Quick Links

Re: [MASSMAIL]Re: Help with synchronous replication automation

From:	"Gilberto Castillo" <gilberto(dot)castillo(at)etecsa(dot)cu>
To:	"Keith" <keith(at)keithf4(dot)com>
Cc:	"Todd Nine" <todd(dot)nine(at)gmail(dot)com>, "pgsql-admin" <pgsql-admin(at)postgresql(dot)org>
Subject:	Re: [MASSMAIL]Re: Help with synchronous replication automation
Date:	2016-10-14 17:58:11
Message-ID:	59498.192.168.207.54.1476467891.squirrel@webmail.etecsa.cu
Views:	Whole Thread \| Raw Message \| Download mbox \| Resend email
Thread:
Lists:	pgsql-admin

Use 9.6

With synchronous_commit = 'remote_apply'

> On Thu, Oct 13, 2016 at 5:39 PM, Todd Nine <todd(dot)nine(at)gmail(dot)com> wrote:
>
>> Hi all,
>> I'm in the process of writing an application/api that will perform
>> similar functionality to RDS on Kuberentes using Postgres. For our
>> first
>> use case, I have the following setup.
>>
>> Master (0) --(synchronous replica) -> Standby 1
>>
>> --(synchronous replica) -> Standby 2
>>
>>
>> I have the following configuration in my postgresql.conf on the master.
>>
>> synchronous_standby_names = '1,2'
>>
>> And the following connections in standby 1 and standby 2, respectively.

# [Source records]
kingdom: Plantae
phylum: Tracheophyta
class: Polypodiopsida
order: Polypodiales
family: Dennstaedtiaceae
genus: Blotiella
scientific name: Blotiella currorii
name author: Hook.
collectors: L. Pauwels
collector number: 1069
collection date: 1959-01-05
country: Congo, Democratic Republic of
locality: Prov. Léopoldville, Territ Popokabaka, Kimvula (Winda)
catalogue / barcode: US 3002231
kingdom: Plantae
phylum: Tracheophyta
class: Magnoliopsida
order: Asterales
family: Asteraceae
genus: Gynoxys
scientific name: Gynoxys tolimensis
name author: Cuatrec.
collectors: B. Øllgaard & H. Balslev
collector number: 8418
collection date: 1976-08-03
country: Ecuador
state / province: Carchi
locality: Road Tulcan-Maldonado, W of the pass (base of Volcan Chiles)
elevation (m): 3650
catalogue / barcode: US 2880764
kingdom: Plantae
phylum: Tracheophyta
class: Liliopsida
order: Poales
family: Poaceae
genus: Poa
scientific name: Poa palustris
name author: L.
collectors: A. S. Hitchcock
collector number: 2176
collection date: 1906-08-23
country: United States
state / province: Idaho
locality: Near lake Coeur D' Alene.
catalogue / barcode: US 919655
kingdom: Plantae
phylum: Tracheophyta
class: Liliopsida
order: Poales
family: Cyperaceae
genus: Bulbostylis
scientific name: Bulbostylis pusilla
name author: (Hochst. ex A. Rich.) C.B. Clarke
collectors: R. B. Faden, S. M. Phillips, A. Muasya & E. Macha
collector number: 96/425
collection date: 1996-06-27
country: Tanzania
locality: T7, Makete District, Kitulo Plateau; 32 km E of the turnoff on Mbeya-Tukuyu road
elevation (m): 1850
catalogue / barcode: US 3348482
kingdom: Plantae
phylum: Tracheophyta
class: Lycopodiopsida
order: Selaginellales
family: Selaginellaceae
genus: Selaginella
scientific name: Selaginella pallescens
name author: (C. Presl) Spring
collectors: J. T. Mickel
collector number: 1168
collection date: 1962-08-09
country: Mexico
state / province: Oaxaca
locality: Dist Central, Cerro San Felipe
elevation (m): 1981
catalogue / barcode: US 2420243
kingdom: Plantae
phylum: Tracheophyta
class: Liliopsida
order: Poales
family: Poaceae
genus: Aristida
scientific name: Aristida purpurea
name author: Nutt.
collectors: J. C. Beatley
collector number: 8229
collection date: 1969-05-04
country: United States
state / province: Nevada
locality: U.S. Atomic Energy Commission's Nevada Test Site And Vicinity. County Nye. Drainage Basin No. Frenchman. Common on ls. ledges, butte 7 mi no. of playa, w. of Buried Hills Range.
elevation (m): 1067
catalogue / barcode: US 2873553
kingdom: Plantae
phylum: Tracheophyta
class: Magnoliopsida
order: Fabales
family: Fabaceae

# [TASKS FOR THIS EXERCISE]
[1] Translate this sentence from the replication thread into Spanish: "I have the following configuration in my postgresql.conf on the master."
[2] Extend the replication thread, picking up right after its final sentence.

# [RESPONSES BY TASK]
[1] Tengo la siguiente configuración en mi postgresql.conf en el servidor maestro.

[2]
>>
>>
>> standby_mode = on
>> primary_conninfo = 'host=postgres-toddtest-write port=5432
>> user=postgres
>> application_name=1'
>> trigger_file = '/tmp/postgresql.trigger.5432'
>> recovery_target_timeline=latest
>>
>>
>> standby_mode = on
>> primary_conninfo = 'host=postgres-toddtest-write port=5432
>> user=postgres
>> application_name=2'
>> trigger_file = '/tmp/postgresql.trigger.5432'
>> recovery_target_timeline=latest
>>
>> Replication appears to be working. In my master, I see the following in
>> my logs.
>>
>> LOG: database system is ready to accept connections
>> LOG: standby "1" is now the synchronous standby with priority 1
>> LOG: standby "2" is now the synchronous standby with priority 2
>> LOG: standby "2" is now the synchronous standby with priority 2
>> LOG: standby "1" is now the synchronous standby with priority 1
>>
>>
>> However, when I run the following on my slave nodes, the lag time seems
>> enormous.
>>
>> SELECT now() - pg_last_xact_replay_timestamp() AS time_lag;
>> time_lag
>> ----------------
>> 00:21:26.33019
>>
>> As a result, I have a few questions I can't seem to find the answers to
>> in
>> the documentation, any help would be greatly appreciated.
>>
>>
>> 1) In this doc, it states ". If the standby is the first matching
>> standby, as specified in synchronous_standby_names on the primary, the
>> reply messages from that standby will be used to wake users waiting for
>> confirmation that the commit record has been received."
>>
>> https://www.postgresql.org/docs/9.5/static/warm-standby.html
>>
>> My understanding is that means if Standby 1 has successfully fsynced
>> that
>> commit to disk, the server will return a response to the client as a
>> successful commit. What happens to Standby 2? I'm assuming it's sent
>> the
>> same WAL entry asynchronously, but wanted to be sure.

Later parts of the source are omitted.